Show the lines below that contain the string "pixels".

> **Bounding box prediction data**

═══

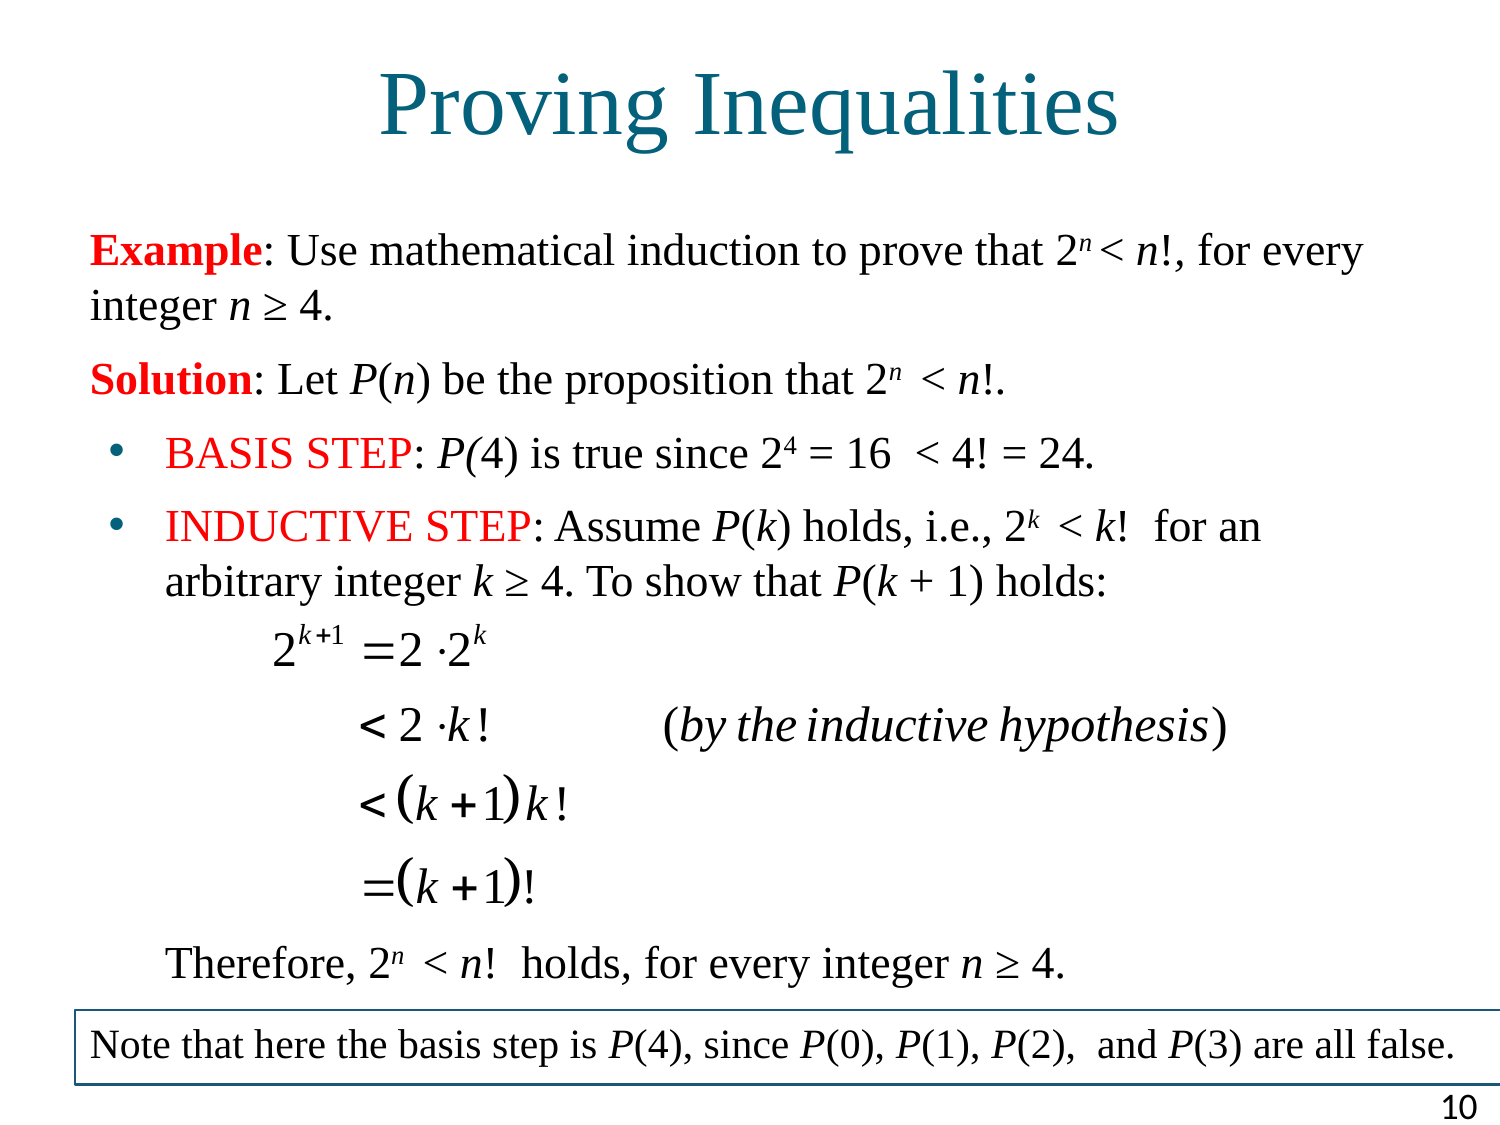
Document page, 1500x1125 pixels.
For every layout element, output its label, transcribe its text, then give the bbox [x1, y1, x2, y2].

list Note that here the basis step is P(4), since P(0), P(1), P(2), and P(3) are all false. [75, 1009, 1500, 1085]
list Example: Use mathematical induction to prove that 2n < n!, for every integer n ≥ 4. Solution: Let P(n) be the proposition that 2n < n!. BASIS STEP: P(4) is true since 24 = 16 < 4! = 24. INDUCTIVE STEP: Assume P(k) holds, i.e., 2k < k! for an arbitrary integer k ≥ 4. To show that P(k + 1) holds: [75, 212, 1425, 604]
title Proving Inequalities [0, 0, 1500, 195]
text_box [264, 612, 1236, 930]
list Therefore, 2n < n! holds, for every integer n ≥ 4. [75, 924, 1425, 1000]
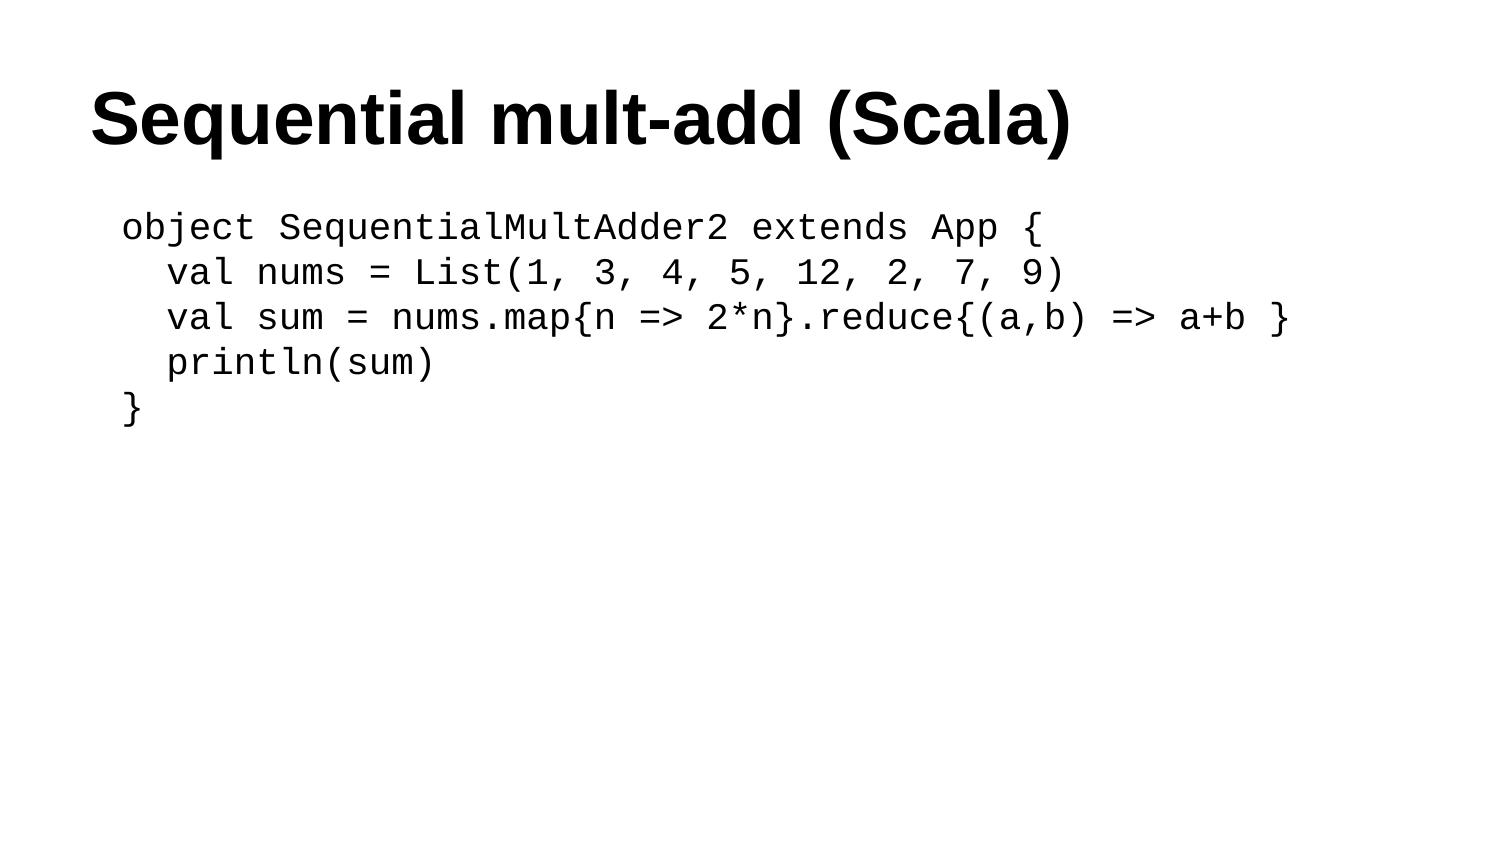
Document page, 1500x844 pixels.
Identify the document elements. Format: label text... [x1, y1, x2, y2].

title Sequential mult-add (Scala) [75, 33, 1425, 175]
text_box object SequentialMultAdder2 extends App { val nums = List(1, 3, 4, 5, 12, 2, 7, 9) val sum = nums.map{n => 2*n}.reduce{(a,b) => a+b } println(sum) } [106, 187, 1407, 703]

═══

> **Response to this exercise**
Document page, 1500x1125 pixels.
Document page, 1500x844 pixels.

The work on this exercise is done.